In his closing statement, Peters brought up the quiet courage of Rosa Parks, who in 1955 refused to move from her seat on a bus in Montgomery, Alabama, in defiance of Jim Crow racial segregation laws.

By standing her ground, refusing to turn over her license, knowing she’d done nothing wrong,  Aasylei Loggervale had followed in Parks’ footsteps, Peters suggested.

He invoked Rev. Martin Luther King Jr.’s reminder that “the arc of the moral universe is long, but it bends toward justice.”

But how does it bend, he asked the jury, before answering his own question:

“Because people are each doing their part. Juries are doing their parts.”

After deliberating for 16 hours, the jury ruled unanimously in favor of the Loggervales.

Attorneys Joseph May, Brian Gearinger (middle) and Craig Peters celebrate with their clients, Aasylei Loggervale (second from left) and her daughters. (Courtesy of Consumer Attorneys of California)
Attorneys Joseph May (far left), Brian Gearinger (middle) and Craig Peters celebrate with their clients, Aasylei Loggervale (second from left) and her daughters. (Courtesy of Consumer Attorneys of California) Courtesy of Consumer Attorneys of California

No easy victory

The judgment cleared, and the plaintiffs got paid, in late December of 2024 — five years after May and Gearinger met the Loggervales. “The United States entered and won World War II in less time than it took us to resolve this case,” Gearinger said.

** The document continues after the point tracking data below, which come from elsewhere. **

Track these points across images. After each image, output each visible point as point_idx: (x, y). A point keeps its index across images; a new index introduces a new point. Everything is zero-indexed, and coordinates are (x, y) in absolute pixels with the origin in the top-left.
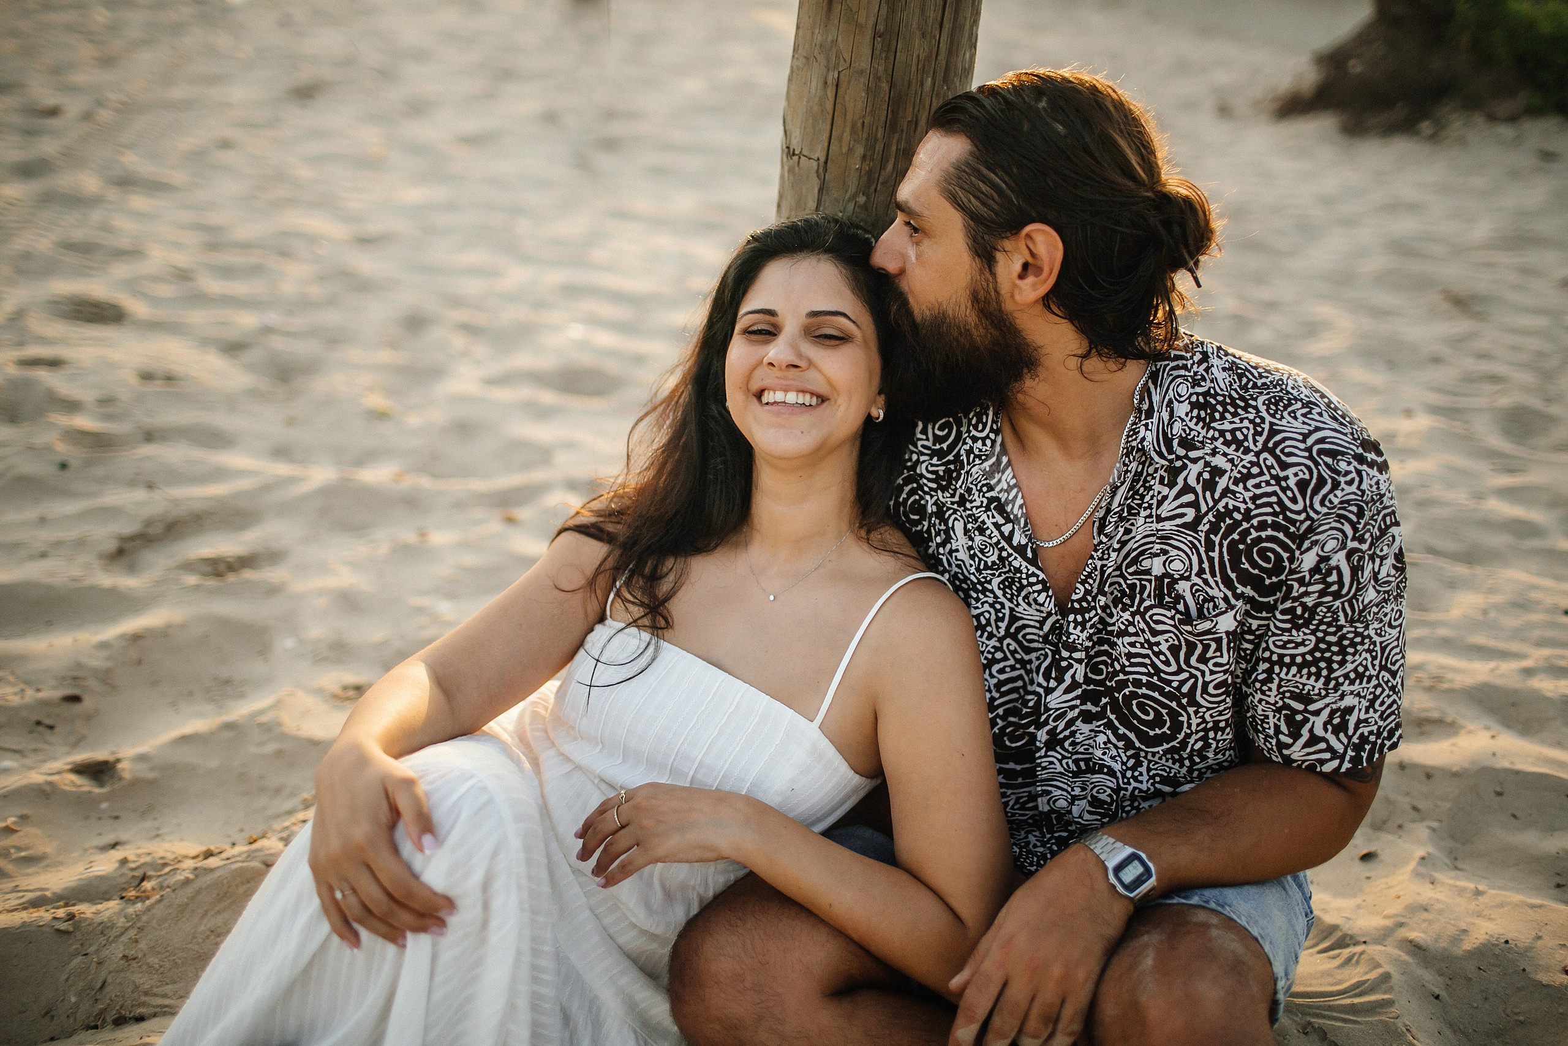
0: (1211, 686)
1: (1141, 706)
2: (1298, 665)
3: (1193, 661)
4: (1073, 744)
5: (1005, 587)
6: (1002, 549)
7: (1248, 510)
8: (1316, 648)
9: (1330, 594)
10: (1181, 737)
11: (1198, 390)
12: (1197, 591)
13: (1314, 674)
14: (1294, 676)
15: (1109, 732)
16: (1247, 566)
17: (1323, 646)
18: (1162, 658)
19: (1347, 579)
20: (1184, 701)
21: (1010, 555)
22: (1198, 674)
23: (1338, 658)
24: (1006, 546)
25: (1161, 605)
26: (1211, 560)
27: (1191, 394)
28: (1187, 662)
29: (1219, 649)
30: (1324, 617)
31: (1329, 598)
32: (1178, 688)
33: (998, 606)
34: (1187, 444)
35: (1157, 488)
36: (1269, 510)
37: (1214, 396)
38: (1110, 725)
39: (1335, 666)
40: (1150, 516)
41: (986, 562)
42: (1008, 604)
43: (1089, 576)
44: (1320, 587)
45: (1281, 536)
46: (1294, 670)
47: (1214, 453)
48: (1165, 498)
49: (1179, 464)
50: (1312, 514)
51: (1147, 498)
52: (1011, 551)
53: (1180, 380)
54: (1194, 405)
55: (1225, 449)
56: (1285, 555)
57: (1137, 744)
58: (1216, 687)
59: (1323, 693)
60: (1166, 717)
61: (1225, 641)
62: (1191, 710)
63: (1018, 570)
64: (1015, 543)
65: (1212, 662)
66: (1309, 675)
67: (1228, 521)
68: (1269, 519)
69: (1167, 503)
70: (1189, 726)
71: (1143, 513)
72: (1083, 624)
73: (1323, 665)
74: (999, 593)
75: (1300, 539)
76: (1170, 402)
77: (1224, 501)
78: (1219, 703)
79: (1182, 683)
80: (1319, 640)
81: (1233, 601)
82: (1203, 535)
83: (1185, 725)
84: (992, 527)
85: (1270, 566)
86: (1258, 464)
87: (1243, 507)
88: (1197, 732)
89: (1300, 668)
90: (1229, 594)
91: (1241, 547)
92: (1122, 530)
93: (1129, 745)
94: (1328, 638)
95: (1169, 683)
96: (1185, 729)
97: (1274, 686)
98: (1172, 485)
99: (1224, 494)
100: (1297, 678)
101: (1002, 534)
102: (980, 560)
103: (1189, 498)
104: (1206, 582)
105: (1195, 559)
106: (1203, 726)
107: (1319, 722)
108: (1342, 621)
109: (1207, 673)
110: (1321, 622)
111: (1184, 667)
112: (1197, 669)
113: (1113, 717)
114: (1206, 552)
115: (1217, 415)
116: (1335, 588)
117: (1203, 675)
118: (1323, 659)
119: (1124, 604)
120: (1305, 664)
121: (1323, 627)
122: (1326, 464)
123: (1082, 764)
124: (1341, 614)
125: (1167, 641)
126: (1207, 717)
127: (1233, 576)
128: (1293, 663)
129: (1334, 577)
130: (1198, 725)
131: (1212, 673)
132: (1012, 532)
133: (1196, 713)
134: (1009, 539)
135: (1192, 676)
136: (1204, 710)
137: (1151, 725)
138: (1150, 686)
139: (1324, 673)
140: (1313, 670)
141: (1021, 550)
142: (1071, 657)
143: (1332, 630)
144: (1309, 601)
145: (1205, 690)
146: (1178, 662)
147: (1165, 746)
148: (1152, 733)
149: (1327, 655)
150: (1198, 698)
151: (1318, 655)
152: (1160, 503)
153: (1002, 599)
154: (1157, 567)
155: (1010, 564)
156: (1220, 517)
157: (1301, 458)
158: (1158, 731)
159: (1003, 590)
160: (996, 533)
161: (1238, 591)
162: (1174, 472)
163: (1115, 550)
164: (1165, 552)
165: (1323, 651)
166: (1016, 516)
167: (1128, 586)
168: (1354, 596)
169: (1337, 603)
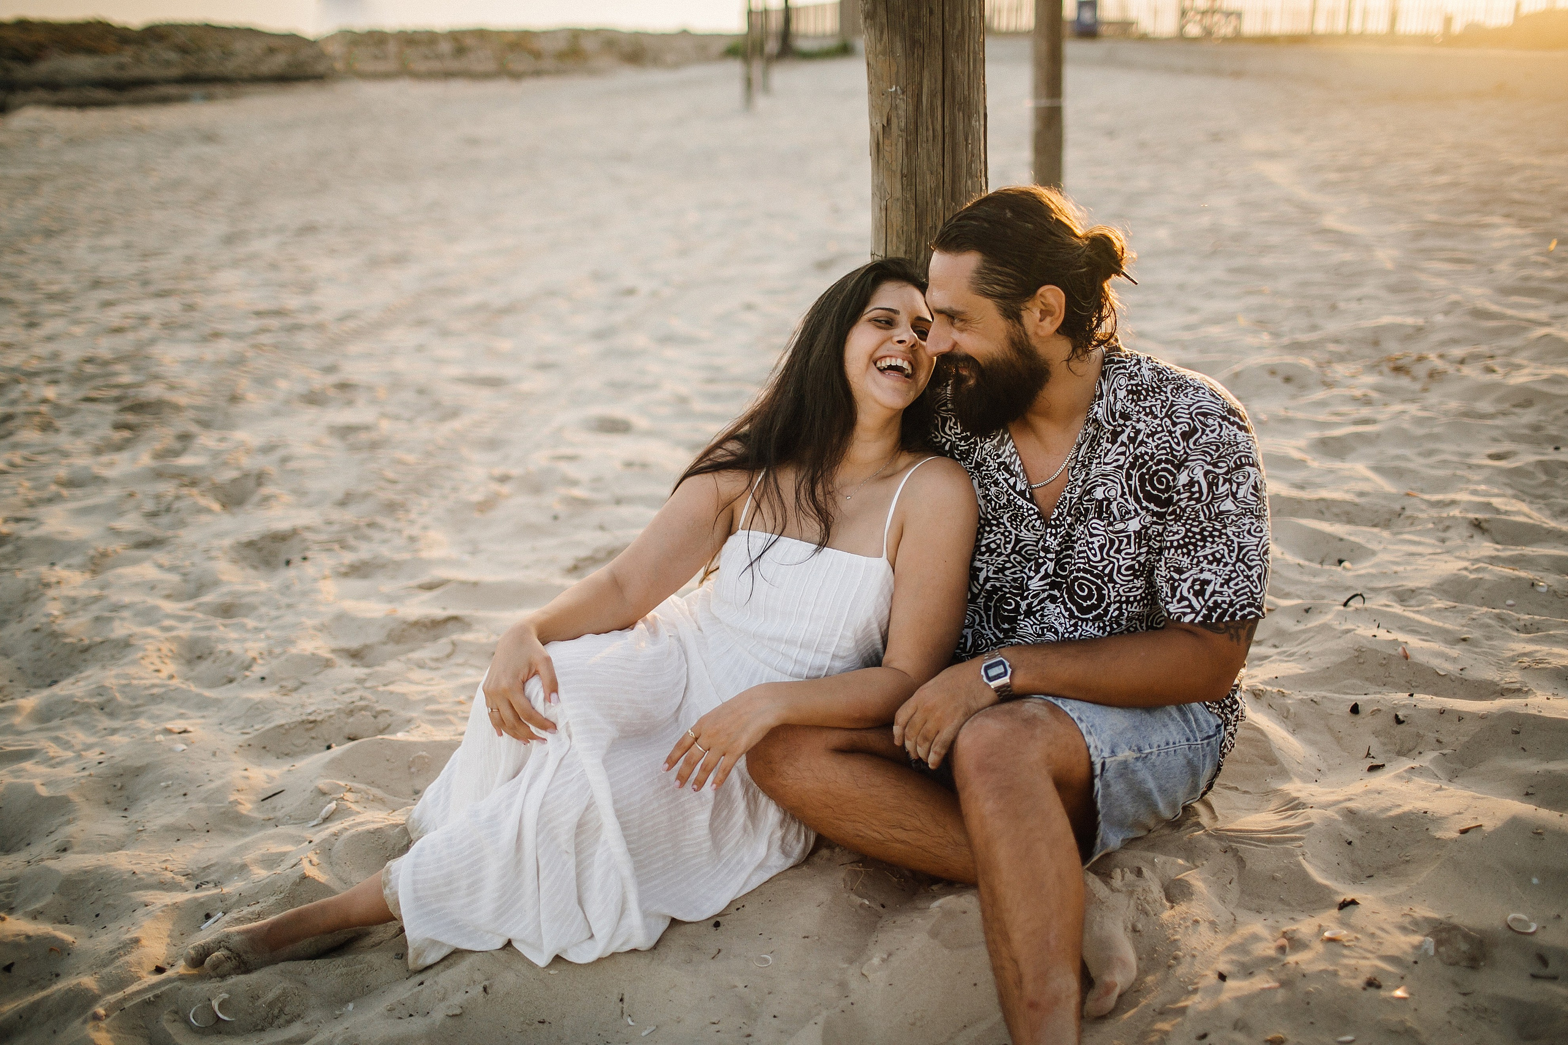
0: (1124, 568)
1: (1080, 586)
2: (1175, 547)
3: (1112, 553)
4: (1041, 616)
5: (1012, 520)
6: (1010, 494)
7: (1153, 454)
8: (1186, 536)
9: (1194, 499)
10: (1104, 605)
11: (1132, 382)
12: (1121, 507)
13: (1186, 554)
14: (1173, 555)
15: (1062, 606)
16: (1149, 488)
17: (1190, 534)
18: (1093, 552)
19: (1205, 490)
20: (1106, 579)
21: (1015, 498)
22: (1115, 561)
23: (1201, 544)
24: (1012, 492)
25: (1099, 518)
26: (1130, 486)
27: (1127, 385)
28: (1109, 554)
29: (1129, 543)
30: (1191, 514)
31: (1194, 502)
32: (1102, 571)
33: (1006, 533)
34: (1125, 416)
35: (1105, 444)
36: (1164, 452)
37: (1141, 386)
38: (1063, 602)
39: (1199, 549)
40: (1100, 463)
41: (1000, 505)
42: (1015, 531)
43: (1061, 503)
44: (1189, 494)
45: (1169, 466)
46: (1173, 550)
47: (1138, 421)
48: (1109, 450)
49: (1119, 429)
50: (1188, 450)
51: (1098, 451)
52: (1015, 495)
53: (1121, 376)
54: (1129, 392)
55: (1145, 418)
56: (1171, 478)
57: (1076, 614)
58: (1126, 569)
59: (1190, 567)
60: (1095, 592)
61: (1133, 538)
62: (1110, 585)
63: (1021, 507)
64: (1018, 489)
65: (1124, 552)
66: (1183, 554)
67: (1141, 461)
68: (1164, 457)
69: (1110, 453)
70: (1109, 598)
71: (1095, 461)
72: (1055, 535)
73: (1191, 547)
74: (1010, 524)
75: (1178, 468)
76: (1115, 390)
77: (1141, 448)
78: (1129, 581)
79: (1105, 567)
80: (1188, 530)
81: (1139, 511)
82: (1125, 470)
83: (1107, 597)
84: (1003, 481)
85: (1163, 487)
86: (1161, 425)
87: (1150, 452)
88: (1115, 602)
89: (1176, 549)
90: (1138, 507)
91: (1147, 477)
92: (1084, 473)
93: (1072, 615)
94: (1193, 529)
95: (1096, 568)
96: (1106, 600)
97: (1162, 563)
98: (1114, 442)
99: (1140, 444)
100: (1176, 557)
101: (1009, 484)
102: (996, 503)
103: (1123, 449)
104: (1126, 500)
105: (1120, 486)
106: (1119, 598)
107: (1186, 586)
108: (1202, 518)
109: (1121, 559)
110: (1188, 519)
111: (1106, 557)
112: (1114, 557)
113: (1065, 596)
114: (1127, 482)
115: (1142, 397)
116: (1197, 495)
117: (1118, 561)
118: (1190, 543)
119: (1081, 521)
120: (1179, 546)
121: (1190, 522)
122: (1199, 420)
123: (1045, 630)
124: (1201, 513)
125: (1099, 541)
126: (1121, 591)
127: (1141, 496)
128: (1173, 546)
129: (1196, 489)
130: (1115, 597)
131: (1124, 559)
132: (1015, 483)
133: (1114, 587)
134: (1013, 487)
135: (1111, 562)
136: (1118, 586)
137: (1084, 599)
138: (1085, 571)
139: (1193, 553)
140: (1185, 550)
141: (1022, 494)
142: (1045, 557)
143: (1196, 523)
144: (1183, 504)
145: (1119, 572)
146: (1102, 554)
147: (1094, 613)
148: (1085, 604)
149: (1193, 540)
150: (1115, 577)
151: (1187, 540)
152: (1106, 455)
153: (1012, 528)
154: (1099, 494)
155: (1015, 504)
156: (1137, 459)
157: (1185, 419)
158: (1089, 603)
159: (1011, 522)
160: (1006, 485)
161: (1144, 505)
162: (1115, 435)
163: (1079, 487)
164: (1105, 484)
165: (1190, 538)
166: (1017, 472)
167: (1085, 509)
168: (1211, 502)
169: (1199, 506)
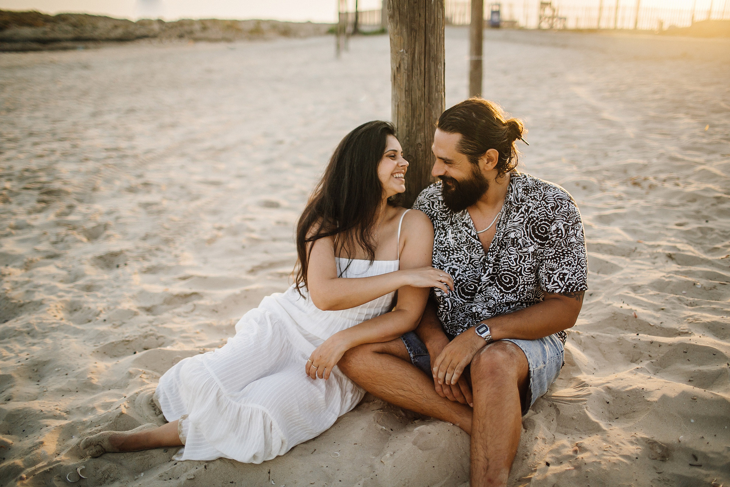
0: (526, 269)
1: (505, 278)
3: (521, 262)
4: (485, 293)
5: (468, 249)
7: (538, 217)
9: (559, 237)
10: (517, 286)
11: (524, 185)
12: (523, 241)
13: (555, 262)
14: (550, 262)
15: (496, 288)
16: (537, 232)
18: (512, 262)
19: (564, 233)
20: (518, 274)
21: (471, 239)
22: (522, 266)
23: (563, 257)
24: (470, 236)
25: (513, 246)
27: (522, 186)
28: (519, 262)
29: (529, 257)
30: (557, 244)
31: (559, 238)
32: (516, 270)
33: (466, 255)
34: (522, 201)
35: (513, 213)
36: (543, 216)
37: (528, 187)
38: (497, 286)
39: (561, 259)
40: (511, 221)
41: (461, 242)
42: (469, 254)
43: (494, 240)
44: (556, 235)
45: (546, 222)
46: (549, 260)
47: (529, 202)
49: (520, 206)
50: (555, 215)
51: (510, 216)
52: (471, 237)
53: (519, 182)
54: (523, 189)
55: (532, 201)
56: (548, 228)
57: (504, 290)
58: (528, 269)
59: (557, 267)
60: (513, 280)
61: (531, 255)
62: (520, 277)
63: (474, 243)
64: (472, 235)
65: (527, 261)
66: (554, 262)
67: (532, 220)
68: (543, 218)
69: (516, 217)
70: (519, 283)
71: (509, 221)
73: (558, 259)
74: (466, 251)
75: (551, 223)
76: (517, 188)
77: (531, 214)
78: (528, 275)
80: (556, 251)
81: (533, 243)
82: (525, 225)
84: (465, 231)
85: (544, 232)
86: (540, 204)
87: (536, 216)
88: (522, 285)
89: (551, 259)
90: (532, 241)
91: (536, 227)
92: (504, 226)
93: (501, 291)
94: (559, 250)
95: (513, 269)
97: (544, 266)
98: (517, 212)
100: (550, 263)
101: (468, 233)
102: (459, 241)
103: (522, 215)
104: (526, 238)
105: (522, 232)
106: (524, 282)
107: (556, 276)
108: (563, 246)
109: (525, 265)
110: (557, 246)
111: (518, 264)
112: (522, 264)
113: (497, 283)
114: (526, 230)
115: (529, 192)
116: (560, 235)
118: (557, 257)
119: (503, 248)
120: (553, 258)
122: (559, 202)
123: (487, 299)
124: (562, 243)
125: (514, 257)
126: (525, 279)
127: (533, 236)
128: (549, 258)
129: (560, 232)
130: (522, 282)
131: (527, 265)
132: (471, 232)
133: (522, 278)
134: (470, 234)
135: (520, 266)
136: (524, 277)
137: (508, 283)
138: (508, 271)
139: (559, 261)
140: (555, 260)
141: (474, 237)
142: (488, 266)
143: (560, 248)
144: (554, 239)
145: (524, 270)
146: (516, 262)
147: (512, 290)
148: (508, 286)
149: (559, 256)
150: (523, 273)
151: (556, 255)
152: (514, 218)
153: (467, 253)
154: (512, 235)
155: (471, 241)
156: (530, 219)
157: (552, 201)
158: (510, 285)
159: (467, 250)
160: (466, 233)
161: (535, 240)
162: (518, 208)
163: (502, 232)
164: (515, 231)
165: (557, 254)
166: (471, 227)
167: (504, 243)
168: (566, 238)
169: (561, 240)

To his non-lawyer friends who needle him for “making so much money,” Gearinger said, “I tell them, ‘You try working for five years without getting paid — with the chance that you’ll never get paid.’”

It helps to have, as Gearinger does, a wife who is a Kaiser physician. But until the 9th Circuit Court of Appeals upheld the jury’s verdict in the Loggervale case, he said, “zero was always on the table.”

But they won, and were celebrated at the Consumer Attorneys of California’s annual banquet.

Glancing at the trophy he got that night, Gearinger summed up his career in six words:

“I’m a 35-year, overnight sensation.”